Gather every line from the entries below that includes "bortartály".

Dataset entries
+---+
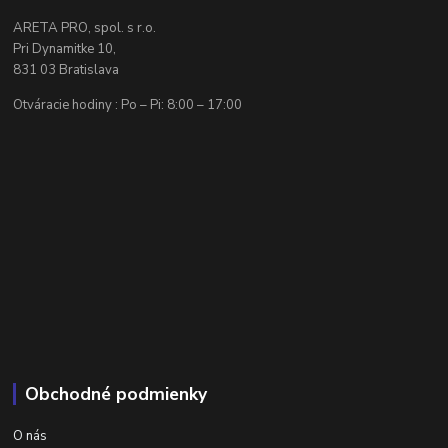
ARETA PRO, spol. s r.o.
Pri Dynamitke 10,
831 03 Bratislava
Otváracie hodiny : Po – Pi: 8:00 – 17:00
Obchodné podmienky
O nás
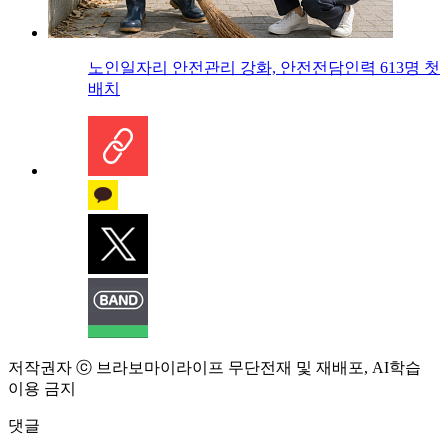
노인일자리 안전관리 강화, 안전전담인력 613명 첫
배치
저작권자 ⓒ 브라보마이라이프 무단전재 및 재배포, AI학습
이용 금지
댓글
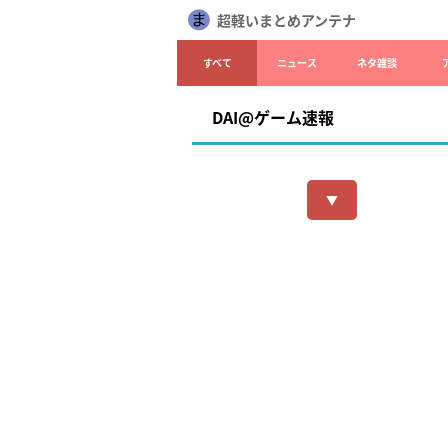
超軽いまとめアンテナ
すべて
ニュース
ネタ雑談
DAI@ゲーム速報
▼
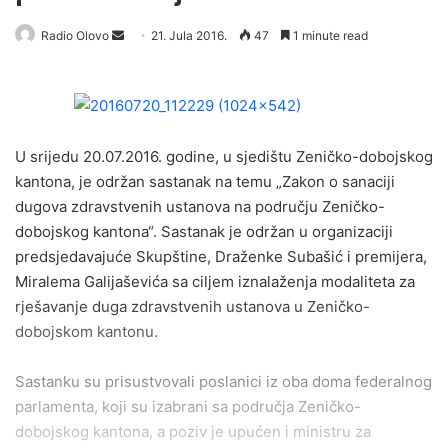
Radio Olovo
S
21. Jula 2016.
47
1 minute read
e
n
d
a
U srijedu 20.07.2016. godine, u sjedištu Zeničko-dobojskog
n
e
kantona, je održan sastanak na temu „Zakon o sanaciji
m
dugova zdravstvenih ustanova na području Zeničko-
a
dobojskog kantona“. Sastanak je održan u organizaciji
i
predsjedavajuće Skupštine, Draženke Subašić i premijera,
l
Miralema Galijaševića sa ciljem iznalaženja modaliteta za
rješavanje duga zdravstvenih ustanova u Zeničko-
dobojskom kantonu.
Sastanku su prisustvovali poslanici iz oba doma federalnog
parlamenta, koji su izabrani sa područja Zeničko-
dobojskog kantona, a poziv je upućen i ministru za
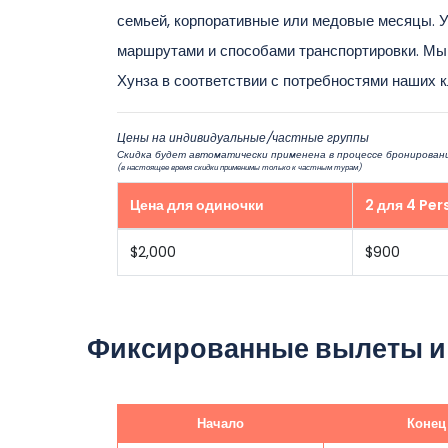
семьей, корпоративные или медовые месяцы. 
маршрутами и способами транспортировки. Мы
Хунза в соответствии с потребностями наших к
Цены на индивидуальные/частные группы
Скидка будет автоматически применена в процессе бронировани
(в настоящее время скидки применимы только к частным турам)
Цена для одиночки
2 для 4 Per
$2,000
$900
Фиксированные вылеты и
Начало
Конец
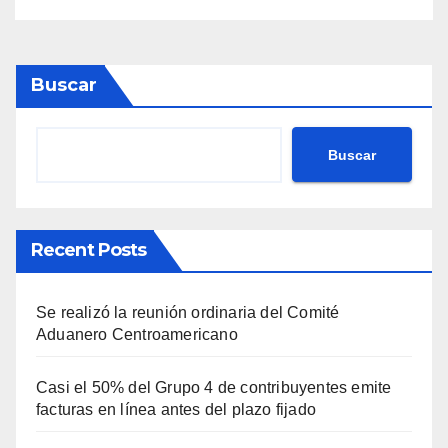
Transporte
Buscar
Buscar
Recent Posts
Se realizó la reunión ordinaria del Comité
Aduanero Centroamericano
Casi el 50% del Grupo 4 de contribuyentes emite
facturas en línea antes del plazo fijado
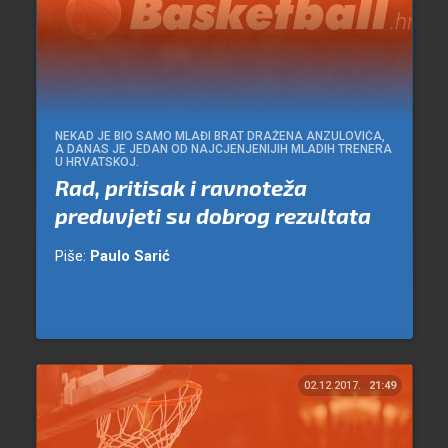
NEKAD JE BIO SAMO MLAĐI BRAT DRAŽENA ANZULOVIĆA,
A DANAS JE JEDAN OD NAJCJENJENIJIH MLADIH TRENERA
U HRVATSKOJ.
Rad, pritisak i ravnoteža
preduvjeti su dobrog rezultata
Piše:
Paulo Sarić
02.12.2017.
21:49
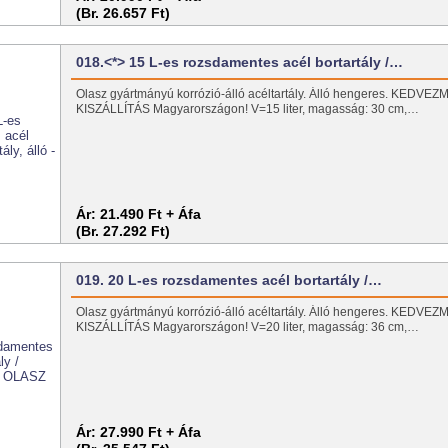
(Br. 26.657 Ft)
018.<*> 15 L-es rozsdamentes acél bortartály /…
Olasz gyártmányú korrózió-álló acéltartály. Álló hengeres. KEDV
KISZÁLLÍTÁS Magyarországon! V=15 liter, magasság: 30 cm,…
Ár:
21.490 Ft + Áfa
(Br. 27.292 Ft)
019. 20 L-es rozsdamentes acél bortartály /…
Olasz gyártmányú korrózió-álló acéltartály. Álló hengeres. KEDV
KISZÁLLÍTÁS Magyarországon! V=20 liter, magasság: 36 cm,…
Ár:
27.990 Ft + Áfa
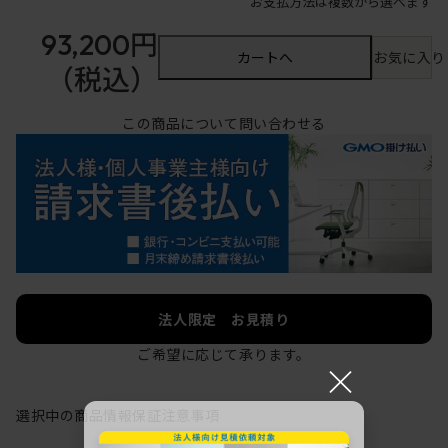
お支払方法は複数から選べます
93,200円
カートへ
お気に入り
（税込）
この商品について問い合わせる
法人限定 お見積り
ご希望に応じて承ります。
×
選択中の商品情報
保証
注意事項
+---+
Task solution:
018.<*> 15 L-es rozsdamentes acél bortartály /…
019. 20 L-es rozsdamentes acél bortartály /…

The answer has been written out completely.